What is being asked: Once the line with "[450,382,654,397] [104,407,654,424] [104,431,404,450]" is found in the entries below, repeat it and each following line exactly, up to and including the line with "(586, 812) none". Add no other lines.

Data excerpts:
◇ ◇ ◇ ◇ ◇ ◇ ◇

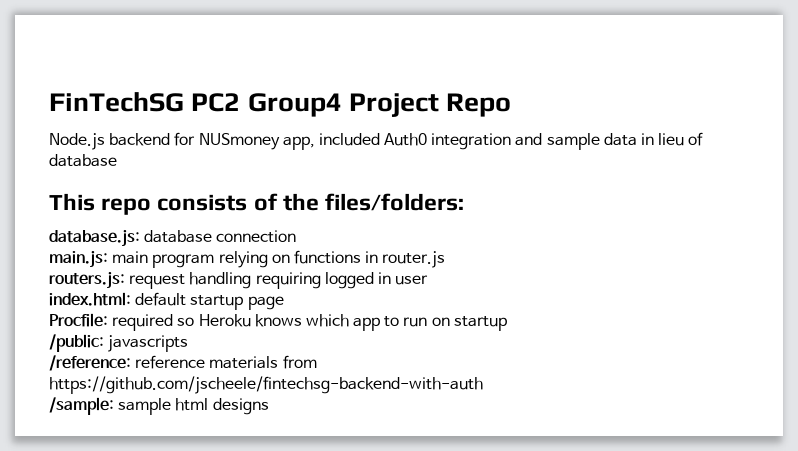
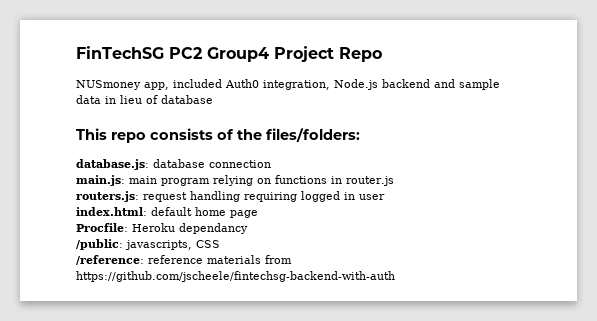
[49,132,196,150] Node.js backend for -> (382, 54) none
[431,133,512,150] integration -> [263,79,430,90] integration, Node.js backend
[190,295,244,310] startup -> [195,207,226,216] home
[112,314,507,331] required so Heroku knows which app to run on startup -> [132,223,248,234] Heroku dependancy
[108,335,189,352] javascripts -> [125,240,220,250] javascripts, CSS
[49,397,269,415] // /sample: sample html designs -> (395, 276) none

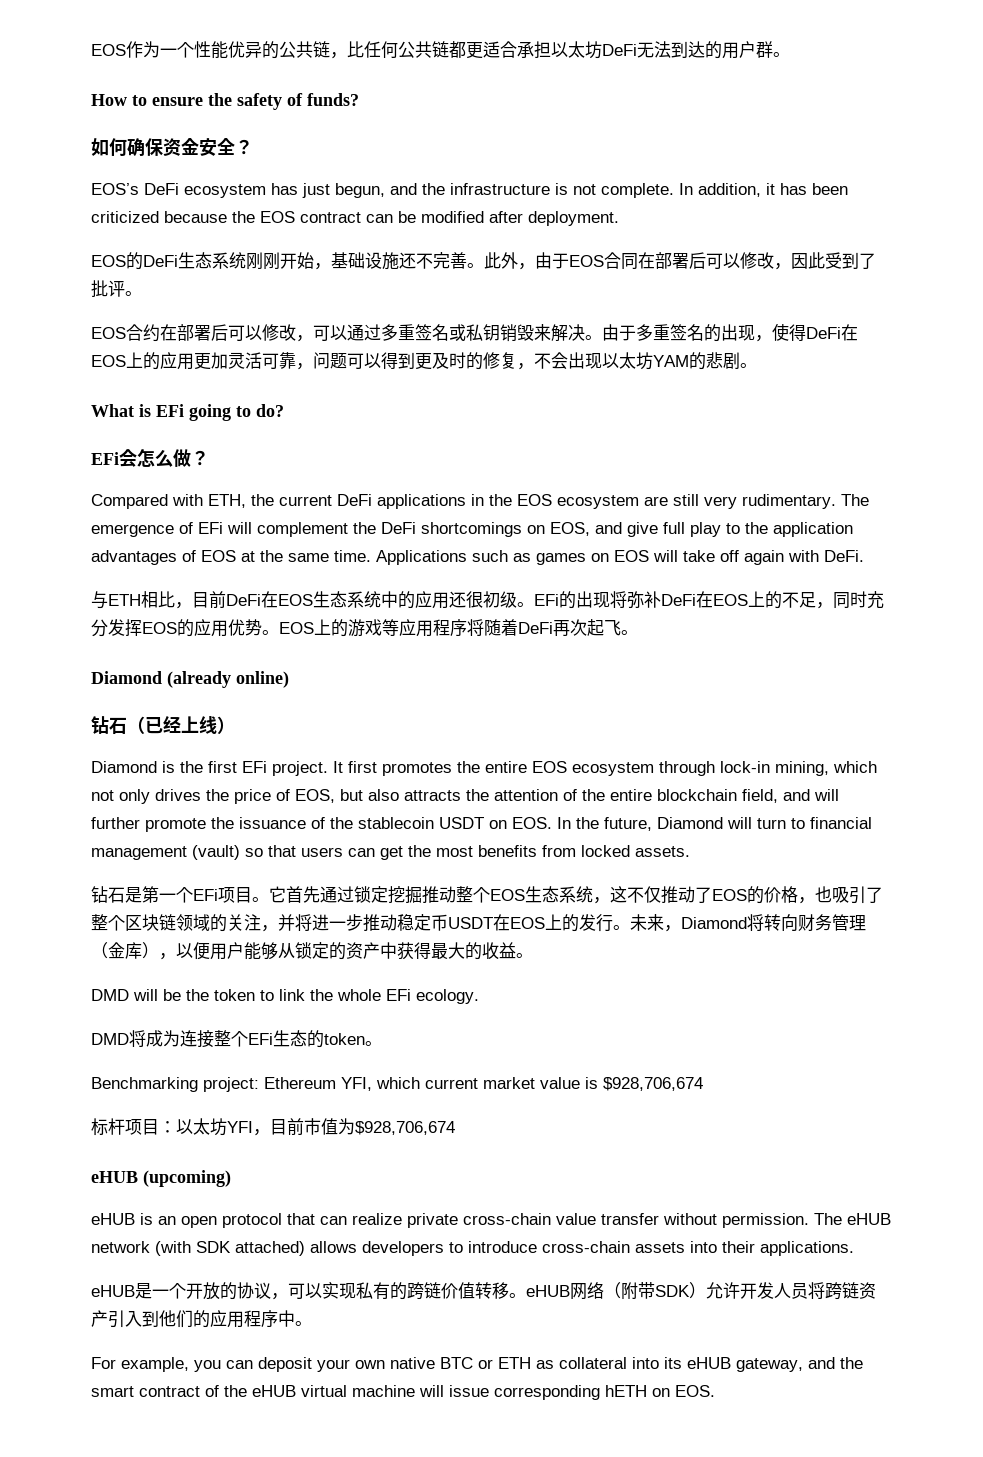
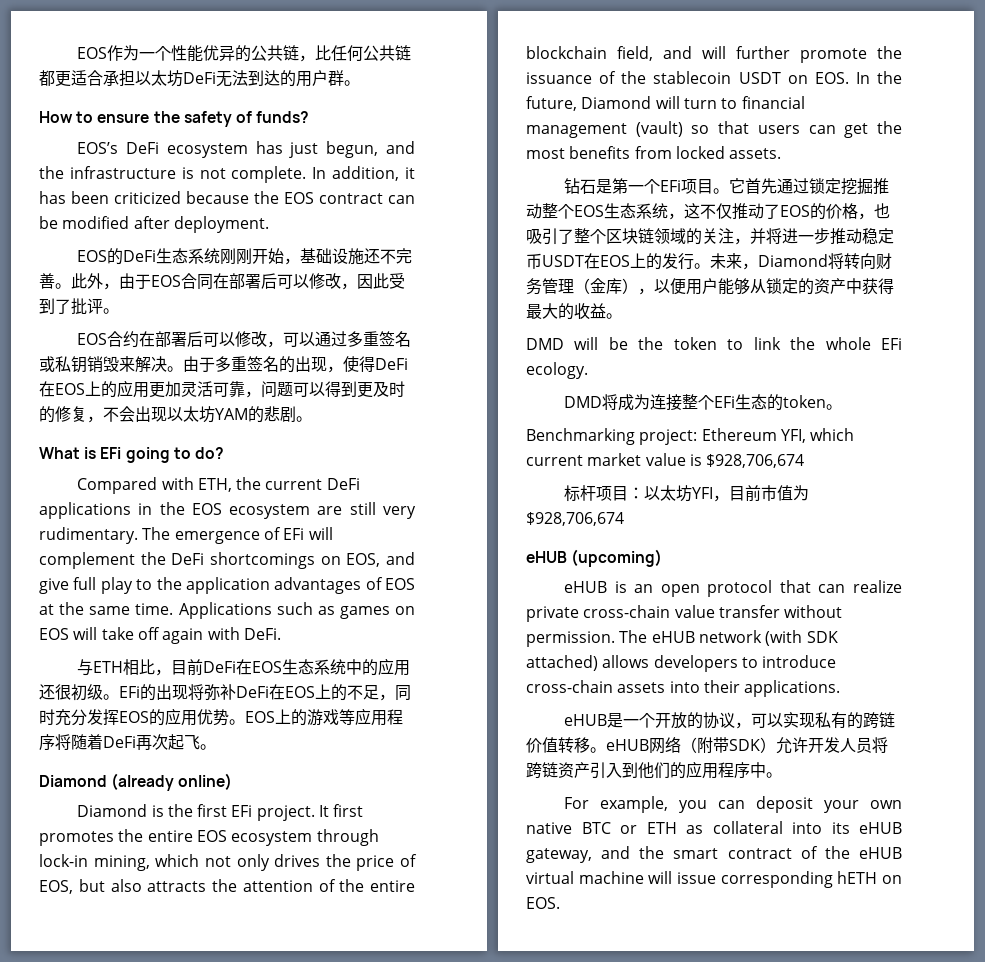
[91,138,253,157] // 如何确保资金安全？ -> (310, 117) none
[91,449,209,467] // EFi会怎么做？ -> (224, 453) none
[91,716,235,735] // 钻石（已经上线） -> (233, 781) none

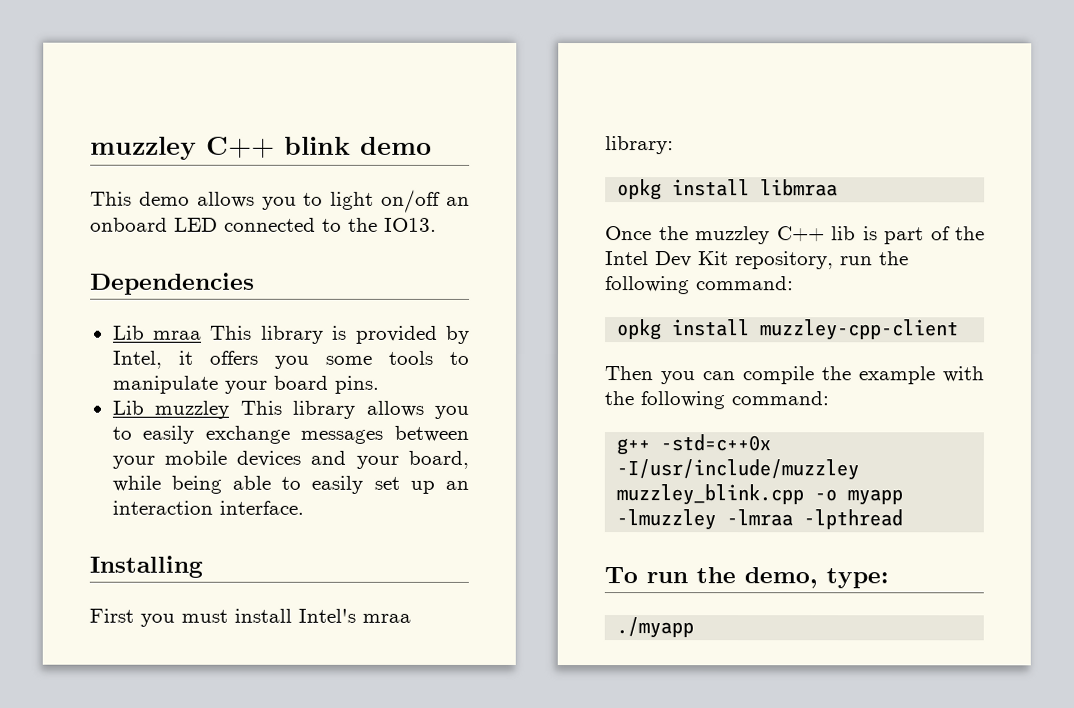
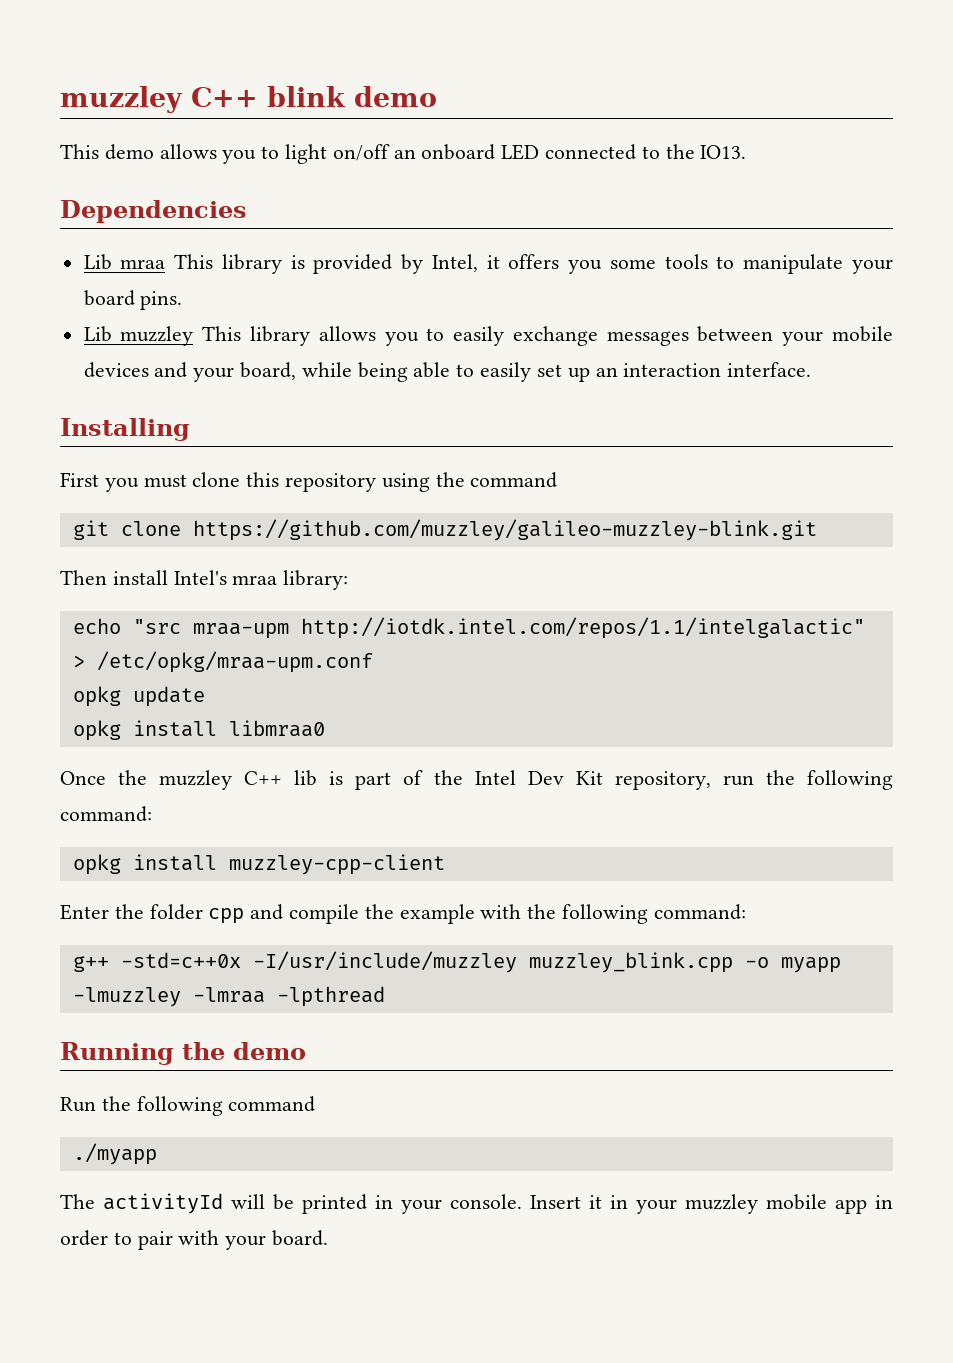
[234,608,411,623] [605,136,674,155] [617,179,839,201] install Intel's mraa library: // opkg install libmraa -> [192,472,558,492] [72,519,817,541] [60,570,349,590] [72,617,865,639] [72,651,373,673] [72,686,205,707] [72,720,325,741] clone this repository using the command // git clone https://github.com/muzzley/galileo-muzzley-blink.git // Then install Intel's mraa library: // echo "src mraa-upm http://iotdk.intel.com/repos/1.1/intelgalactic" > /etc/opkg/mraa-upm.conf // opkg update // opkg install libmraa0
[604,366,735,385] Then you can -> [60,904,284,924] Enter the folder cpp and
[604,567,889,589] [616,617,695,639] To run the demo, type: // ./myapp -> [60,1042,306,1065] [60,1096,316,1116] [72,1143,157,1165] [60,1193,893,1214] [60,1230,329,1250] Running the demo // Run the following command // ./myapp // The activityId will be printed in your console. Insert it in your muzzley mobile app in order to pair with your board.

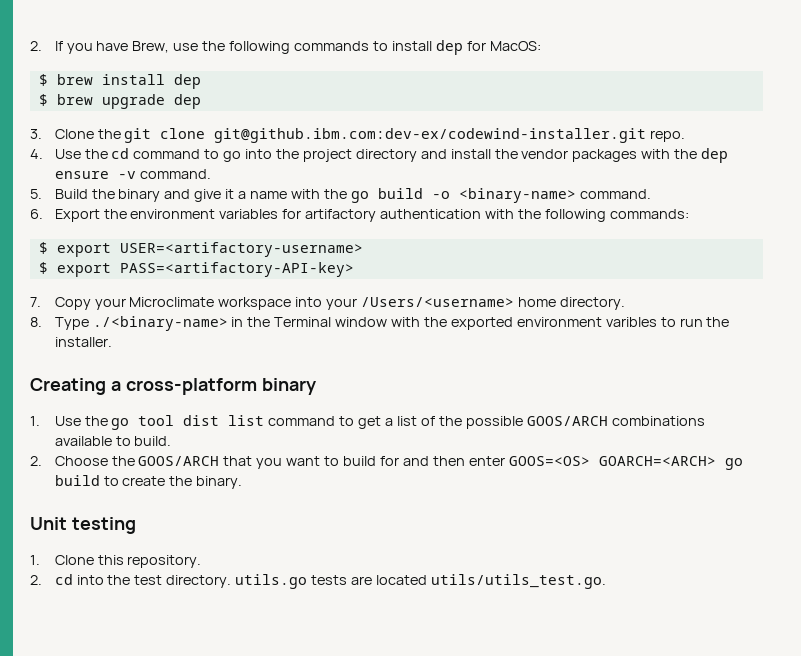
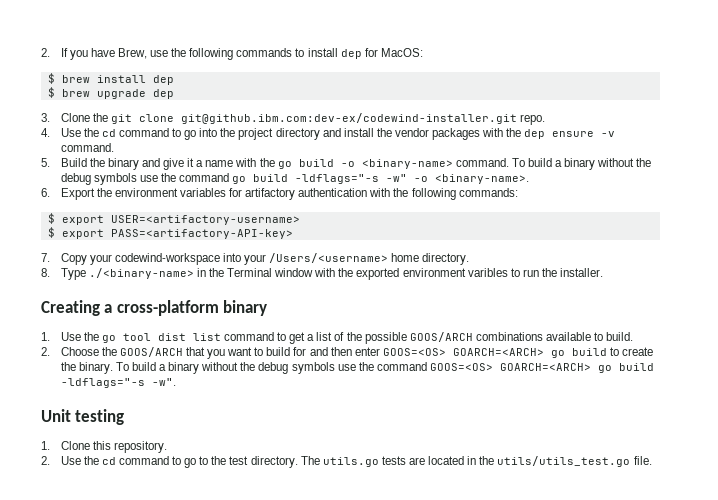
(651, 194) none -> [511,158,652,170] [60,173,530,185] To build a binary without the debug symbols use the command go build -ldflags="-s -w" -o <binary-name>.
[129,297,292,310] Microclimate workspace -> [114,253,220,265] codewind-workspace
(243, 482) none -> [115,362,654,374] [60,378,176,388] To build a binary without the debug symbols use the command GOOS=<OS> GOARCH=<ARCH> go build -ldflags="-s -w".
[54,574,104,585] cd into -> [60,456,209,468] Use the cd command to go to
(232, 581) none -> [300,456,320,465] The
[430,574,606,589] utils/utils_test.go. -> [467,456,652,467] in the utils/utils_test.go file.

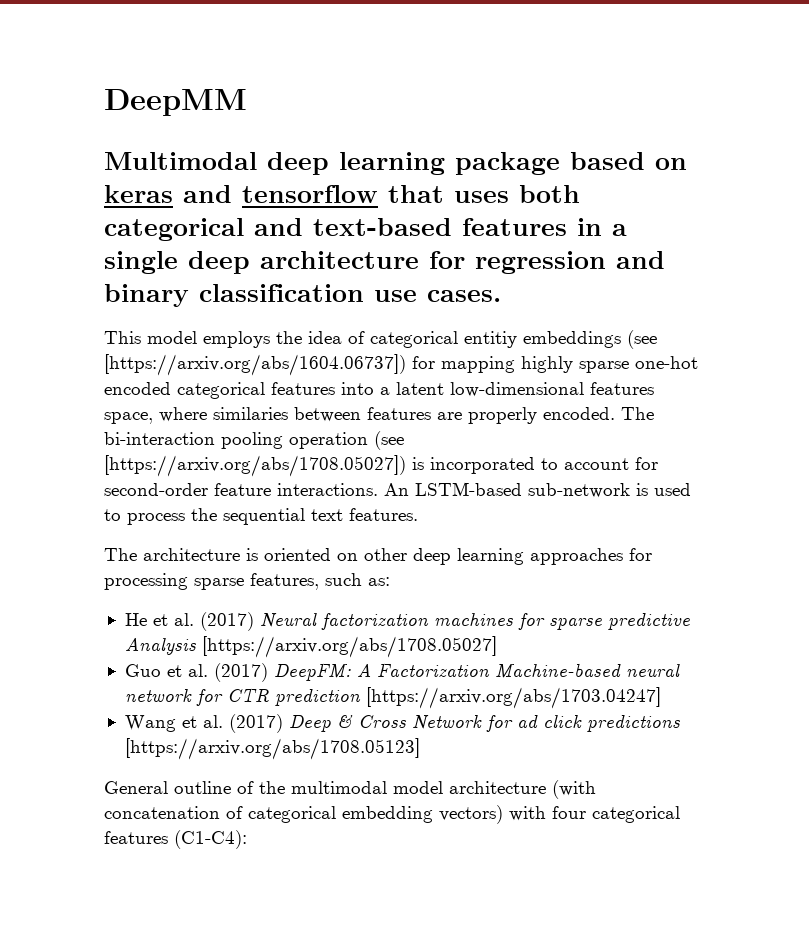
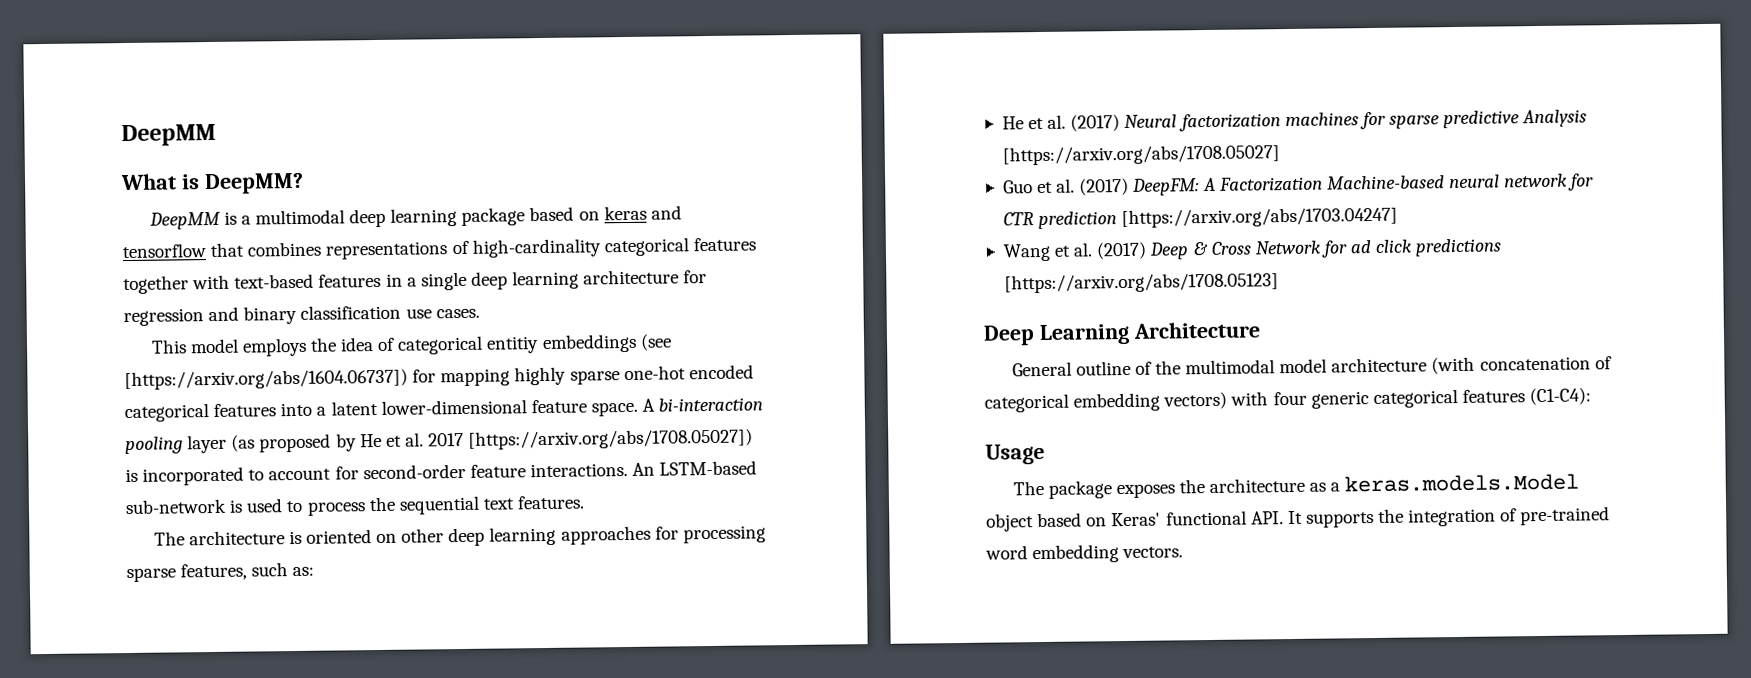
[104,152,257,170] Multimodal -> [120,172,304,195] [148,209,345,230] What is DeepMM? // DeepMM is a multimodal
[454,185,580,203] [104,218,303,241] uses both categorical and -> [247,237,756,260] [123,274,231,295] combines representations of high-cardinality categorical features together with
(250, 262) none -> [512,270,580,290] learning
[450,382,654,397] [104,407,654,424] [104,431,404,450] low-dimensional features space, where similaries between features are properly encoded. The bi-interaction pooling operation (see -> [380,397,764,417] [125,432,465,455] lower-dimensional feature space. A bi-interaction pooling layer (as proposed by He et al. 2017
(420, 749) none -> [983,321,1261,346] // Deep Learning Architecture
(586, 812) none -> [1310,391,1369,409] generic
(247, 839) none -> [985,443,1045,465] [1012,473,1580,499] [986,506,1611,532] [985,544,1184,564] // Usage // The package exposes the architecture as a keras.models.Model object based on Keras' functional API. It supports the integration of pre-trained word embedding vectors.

◇ ◇ ◇ ◇ ◇ ◇ ◇

The answer:
[450,382,654,397] [104,407,654,424] [104,431,404,450] low-dimensional features space, where similaries between features are properly encoded. The bi-interaction pooling operation (see -> [380,397,764,417] [125,432,465,455] lower-dimensional feature space. A bi-interaction pooling layer (as proposed by He et al. 2017
(420, 749) none -> [983,321,1261,346] // Deep Learning Architecture
(586, 812) none -> [1310,391,1369,409] generic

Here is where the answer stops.